Authorized as part of the 2015 Medicare Access and CHIP Reauthorization Act, the study included interviews with provider groups, payer associations, and other industry stakeholders. (Along with Medicare, the researchers also examined telehealth utilization through Medicaid, the Department of Defense, and the Department of Veterans Affairs.) Explained GAO researchers, “Officials from a provider association reported that Medicare’s telehealth policies for payment and coverage lag behind other payers due to the program’s statutory and regulatory restrictions.” More specifically, “these restrictions limit the geographic and practice settings in which beneficiaries may receive services, as well as the types of services that may be provided via telehealth and the types of technology that may be used.” Also making things more challenging: limited broadband coverage and other infrastructure-related issues, and a lack of access to (and understanding of) telehealth technologies.
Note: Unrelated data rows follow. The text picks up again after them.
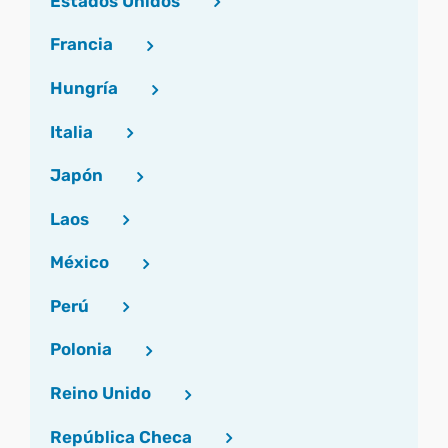
Estados Unidos
Francia
Hungría
Italia
Japón
Laos
México
Perú
Polonia
Reino Unido
República Checa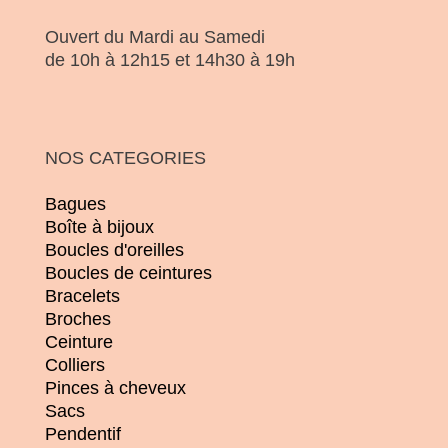
Ouvert du Mardi au Samedi
de 10h à 12h15 et 14h30 à 19h
NOS CATEGORIES
Bagues
Boîte à bijoux
Boucles d'oreilles
Boucles de ceintures
Bracelets
Broches
Ceinture
Colliers
Pinces à cheveux
Sacs
Pendentif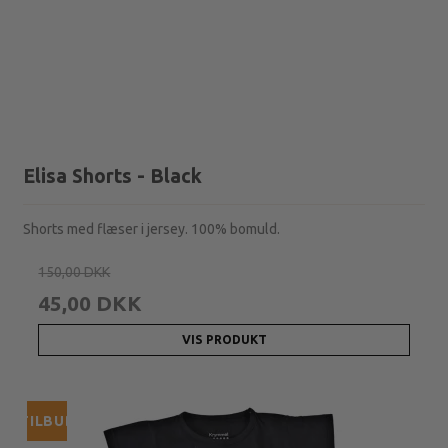
Elisa Shorts - Black
Shorts med flæser i jersey. 100% bomuld.
150,00 DKK
45,00 DKK
VIS PRODUKT
TILBUD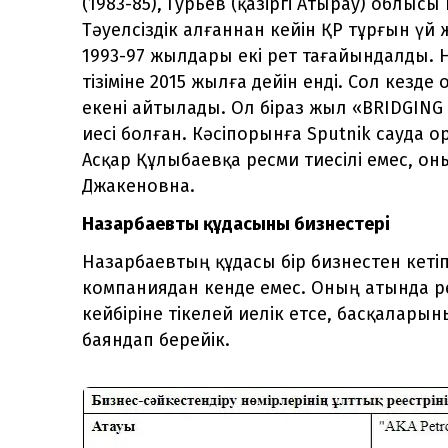
(1983-85), Гурьев (қазіргі Атырау) облыс
Тәуелсіздік алғаннан кейін ҚР тұрғын ү
1993-97 жылдары екі рет тағайындалды. Н
тізіміне 2015 жылға дейін енді. Сол кезд
екені айтылады. Ол біраз жыл «BRIDGIN
иесі болған. Кәсіпорынға Sputnik сауда 
Асқар Құлыбаевқа ресми тиесілі емес, о
Джакеновна.
Назарбаевтың құдасының бизнестері
Назарбаевтың құдасы бір бизнестен кеті
компаниядан кенде емес. Оның атында ре
кейбіріне тікелей иелік етсе, басқалары
баяндап берейік.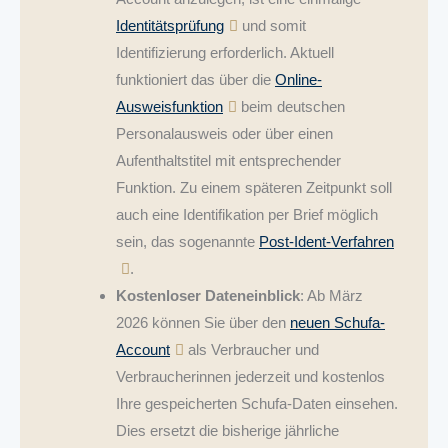
Identitätsprüfung
und somit
Identifizierung erforderlich. Aktuell
funktioniert das über die
Online-
Ausweisfunktion
beim deutschen
Personalausweis oder über einen
Aufenthaltstitel mit entsprechender
Funktion. Zu einem späteren Zeitpunkt soll
auch eine Identifikation per Brief möglich
sein, das sogenannte
Post-Ident-Verfahren
.
Kostenloser Dateneinblick
: Ab März
2026 können Sie über den
neuen Schufa-
Account
als Verbraucher und
Verbraucherinnen jederzeit und kostenlos
Ihre gespeicherten Schufa-Daten einsehen.
Dies ersetzt die bisherige jährliche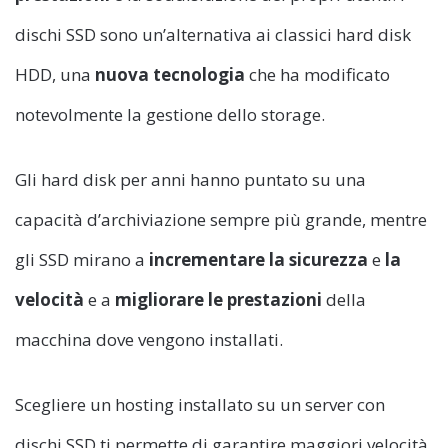
dischi SSD sono un’alternativa ai classici hard disk
HDD, una
nuova tecnologia
che ha modificato
notevolmente la gestione dello storage.
Gli hard disk per anni hanno puntato su una
capacità d’archiviazione sempre più grande, mentre
gli SSD mirano a
incrementare la sicurezza
e
la
velocità
e a
migliorare le prestazioni
della
macchina dove vengono installati.
Scegliere un hosting installato su un server con
dischi SSD ti permette di garantire maggiori velocità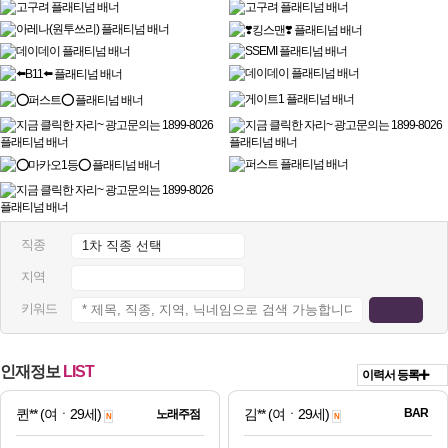
직종
지역
키워드
인재정보
LIST
이력서 등록
퀸**
(여ㆍ29세)
김**
(여ㆍ29세)
BAR
노래주점
N
N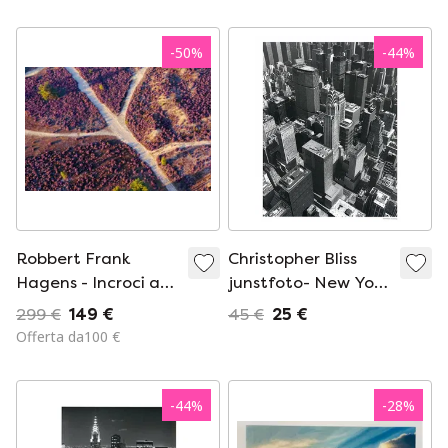
-
50
%
-
44
%
Robbert Frank
Christopher Bliss
Hagens - Incroci a
junstfoto- New York
Blooming Heath
Chrysler Building a
299 €
149 €
45 €
25 €
Manhattan
Offerta da100 €
-
44
%
-
28
%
Gary Capistrant, who serves as chief policy officer at the American Telemedicine Association (ATA), suggested that the new report’s findings might be an impetus for Congress to step up their efforts when it comes to supporting the increased utilization of telehealth and remote monitoring. “We hope that Congress will stop asking for studies and soon include expanded Medicare coverage of telehealth, especially for Medicare Advantage and other plans bearing the full financial risk for the cost of care,” he told Health Data Management. Indeed, as CTeL recently reported, some lawmakers have already introduced legislation that would expand Medicare reimbursement for telehealth technologies. On April 6, Senate Finance Committee leaders announced the introduction of S. 870, the CHRONIC Care Act; the bill, which is aimed at improving the quality of care for high-cost patients enrolled in Medicare, includes key telehealth provisions. At the end of March, Sen. Cory Gardner (R-CO) and Sen. Gary Peters (D-MI) introduced S. 787, the Telehealth Innovation and Improvement Act, which would expand Medicare’s coverage of telehealth services by permitting eligible hospitals, through the Center for Medicare and Medicaid Innovation (CMMI), to test the increased use of telehealth care. In February, Sen. John Thune (R-SD) and Rep. Morgan Griffith (R-VA) introduced versions of the Furthering Access to Stroke Telemedicine (FAST) Act in both chambers. The bill, which seeks to expand access to telestroke care, has drawn bipartisan support on both sides of the Capitol.